Friday, October 23, 2009

Superboy #189

Halloween has long been my favorite holiday, so I’ve decided to return to reviewing comic books with some regularity this month. Every week this month, I’ll post at least one special Halloween-oriented review, criticizing the issue based on its reverence for this hallowed holiday season through four distinct categories worth up to five points each. The comic that earns the total possible 20 points could be one of the best Halloween issues ever!

Superboy #189, August 1972, DC Comics

creators uncredited

PREMISE: Just before the planet Krypton exploded, scientist Jor-El rocketed his son to Earth safely, where . . . Oh, everybody knows the “premise” behind Superman. Now, this issue of Superboy (about Superman’s teenaged years, of course) isn’t a Halloween issue per se, but it does feature a curse on the Kent household that retains a definitive creepiness appropriate for this hallowed holiday season. Sure, ghosts and monsters are tangible mascots for Halloween, but let’s not forget the importance of those strange forces in the universe that have it out for man -- the intangible curses and oddities that made The Twilight Zone and The Outer Limits so endearing. Still, I’ll give this issue an average three out of five points, until you’re convinced . . .

STORY: Shortly after Superboy receives and extra-sensory projector that allows folks nearby to send mental messages, his father Jonathan is attacked by a noose. Of course, the Boy of Steel saves his dad, who explains that the Kent family was cursed when their ancestor, Judge Julian Kent, was gallows-happy with anyone brought before him in court. Every 50 years, the man of the Kent household is mysteriously hung, so Superboy decides to protect his family to thwart the curse. Unfortunately, other global disasters distract our young hero, though he returns just in time to save Jonathan from a villainous garden hose and an ivy vine, until he realizes that General Zod and the other Kryptonian convicts in the Phantom Zone are using his new extra-sensory projector to manipulate things in the real world. (Ghosts! That’s Halloween-y, right?) The curse is lifted when Superboy destroys the alien device . . . or is it? When a wayward roll of cable wire almost takes out Jonathan at the end of tale, Clark realizes, “. . . there may be dark forces in this world not even I can understand!” “Dark forces” that render even the world’s greatest superhero helpless? Are you scared yet? I give this issue four out of five points for making my fanboy skin crawl.

■ **EXTRACTED INFORMATION**:

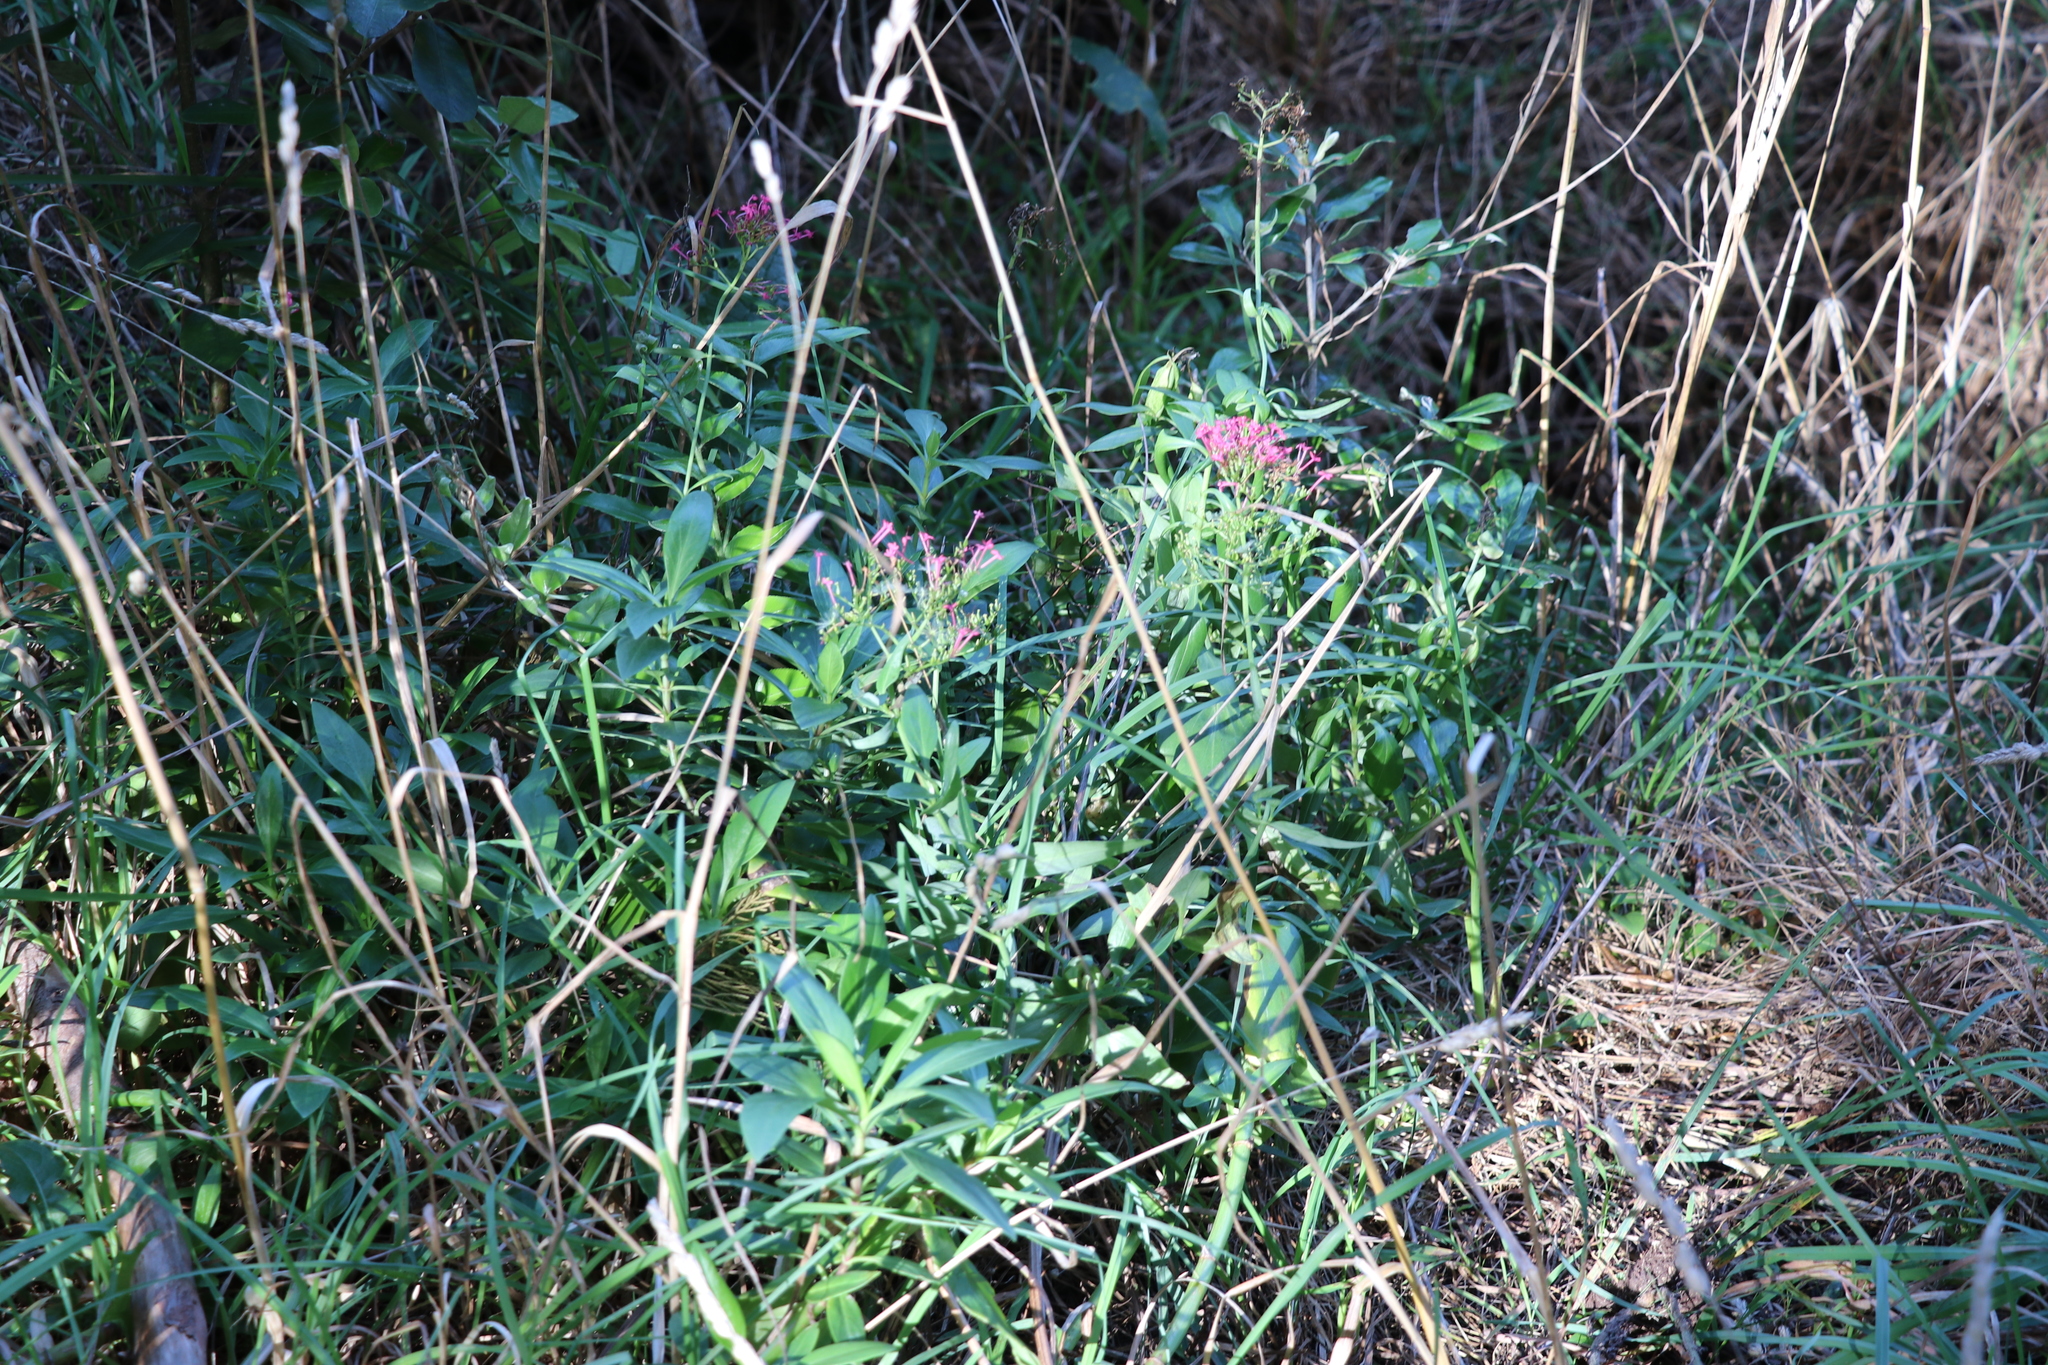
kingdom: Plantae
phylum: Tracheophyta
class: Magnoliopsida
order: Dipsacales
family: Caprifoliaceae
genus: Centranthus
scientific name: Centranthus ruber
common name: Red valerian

--

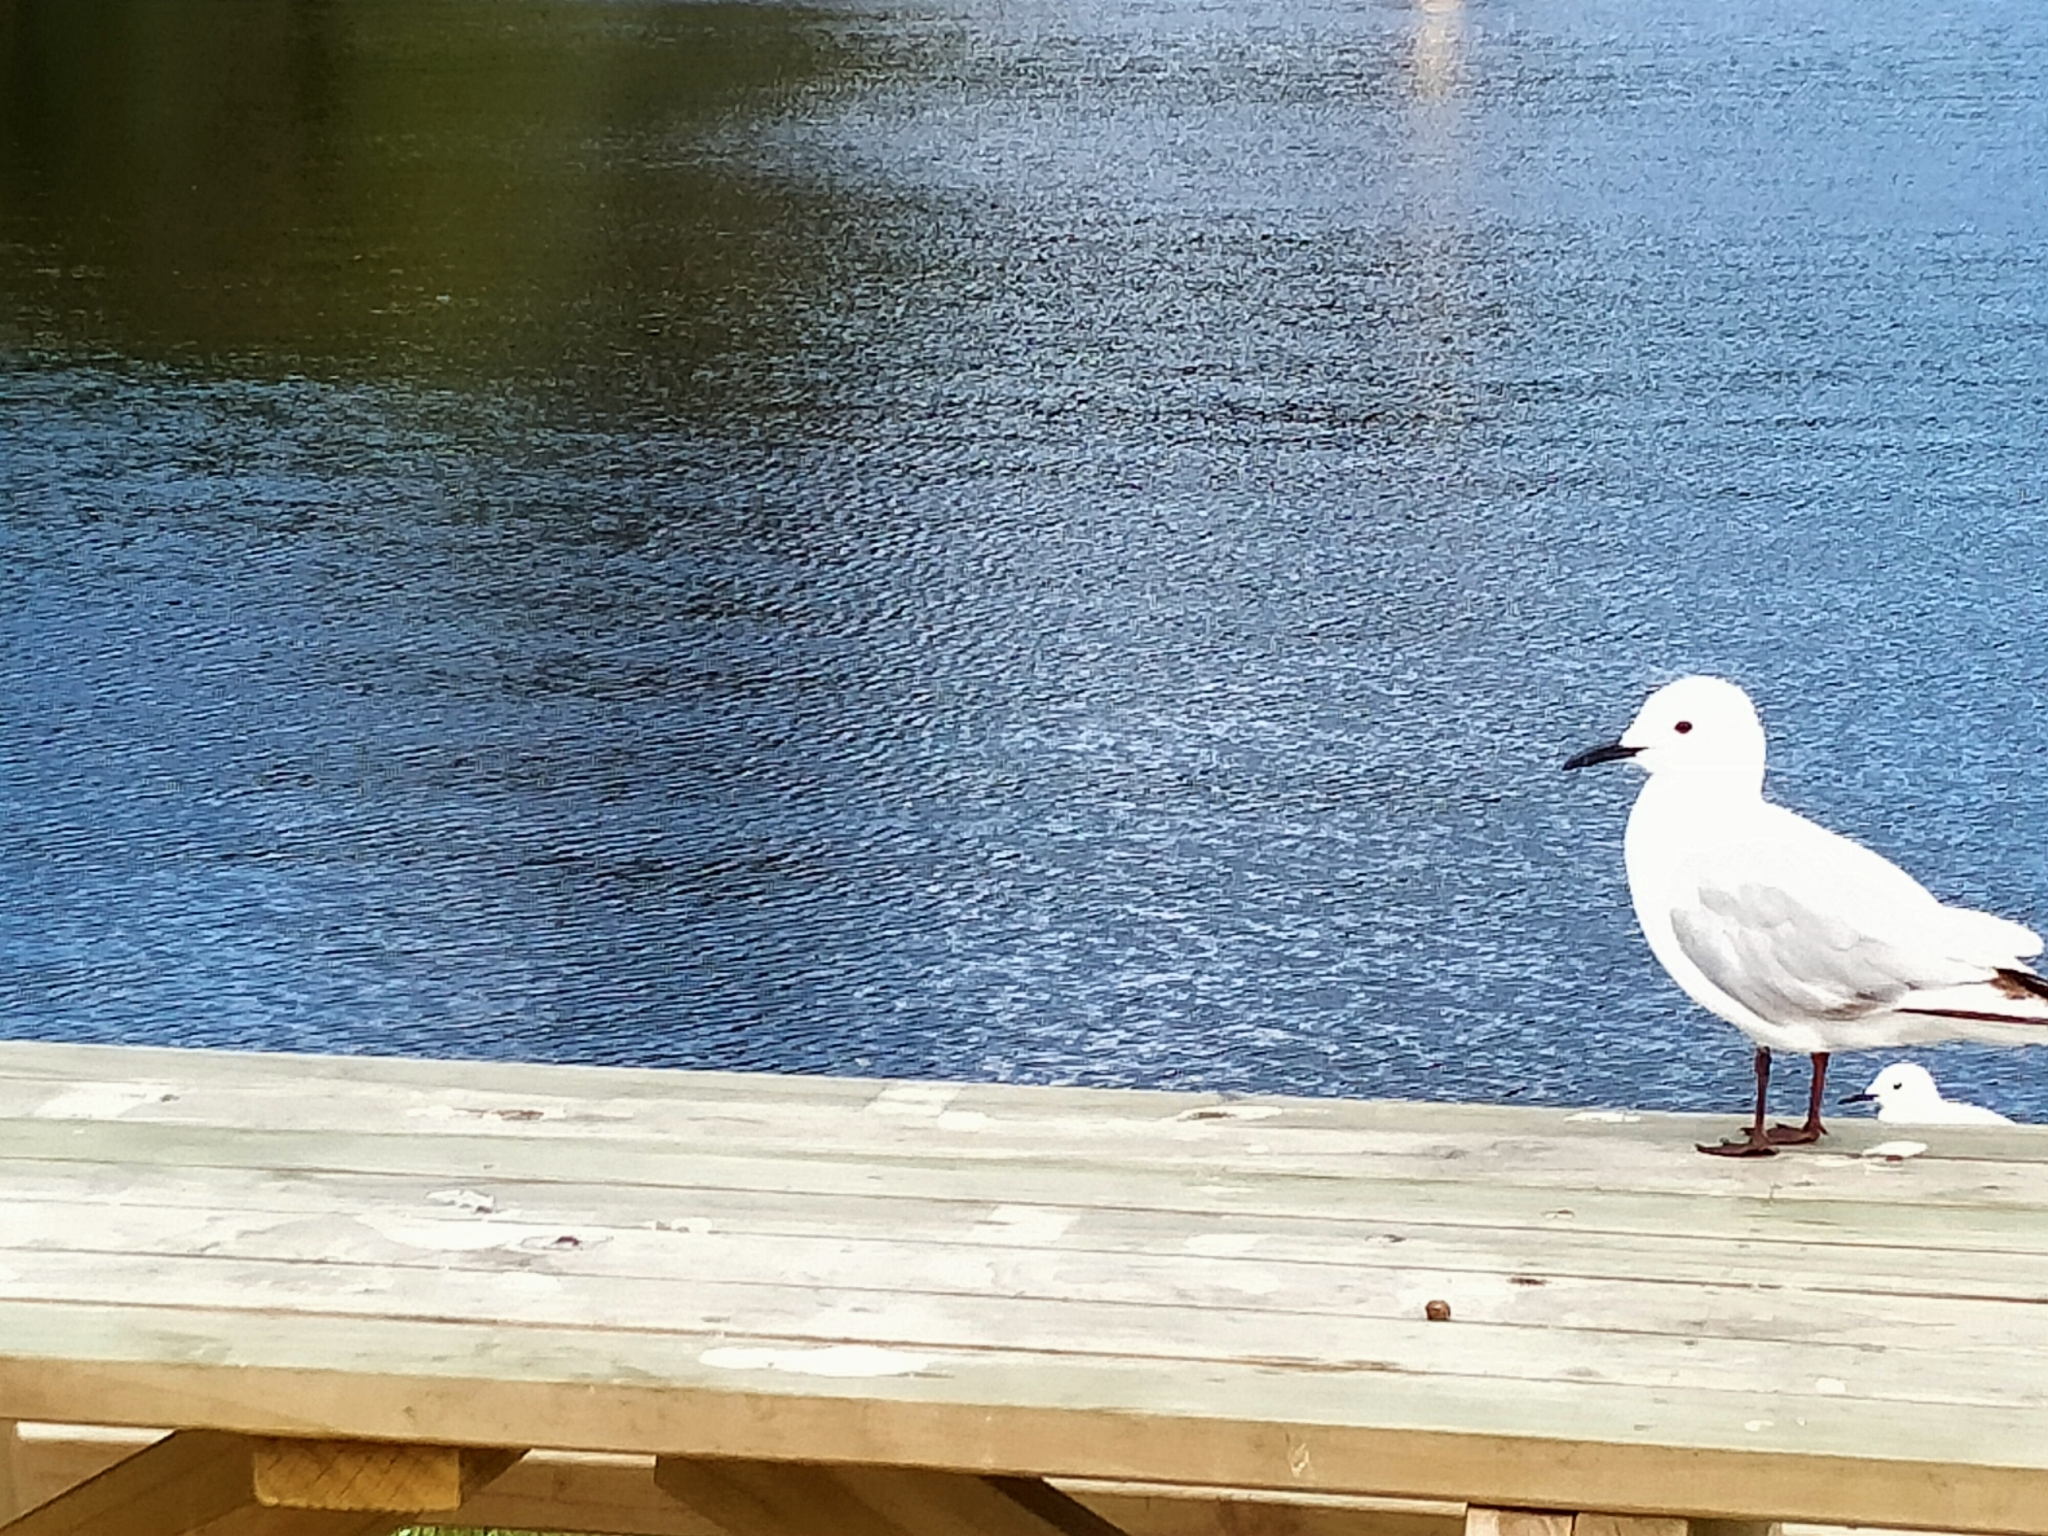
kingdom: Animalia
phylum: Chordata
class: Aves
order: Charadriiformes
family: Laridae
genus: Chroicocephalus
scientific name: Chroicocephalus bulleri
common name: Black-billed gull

■ **SET TASKS**:
1 - In the Superboy #189 review, repeat the part that opens with the words containing "Friday, October 23, 2009" and closes with "Halloween issues ever!", changing "holiday" to "celebration".
2 - Recast the paragraph of the Superboy #189 review that begins "STORY: Shortly after Superboy" as a bulleted list that keeps its main facts.

■ **ANSWERS BY TASK**:
1 -
Friday, October 23, 2009

Superboy #189

Halloween has long been my favorite celebration, so I’ve decided to return to reviewing comic books with some regularity this month. Every week this month, I’ll post at least one special Halloween-oriented review, criticizing the issue based on its reverence for this hallowed celebration season through four distinct categories worth up to five points each. The comic that earns the total possible 20 points could be one of the best Halloween issues ever!

2 -
- Superboy receives an extra-sensory projector that lets people nearby send mental messages.
- Soon after, a noose attacks his father Jonathan, and Superboy saves him.
- Jonathan explains that the Kent family was cursed because their ancestor, Judge Julian Kent, was gallows-happy with anyone brought before him in court. Every 50 years, the man of the Kent household is mysteriously hung.
- Superboy decides to protect his family. Global disasters distract him, but he returns in time to save Jonathan from a garden hose and an ivy vine.
- He realizes that General Zod and the other Kryptonian convicts in the Phantom Zone are using the projector to manipulate things in the real world.
- Destroying the device seems to lift the curse. At the end, a wayward roll of cable wire almost takes out Jonathan, and Clark realizes there may be dark forces he cannot understand.
- The reviewer gives the story four out of five points for making his fanboy skin crawl.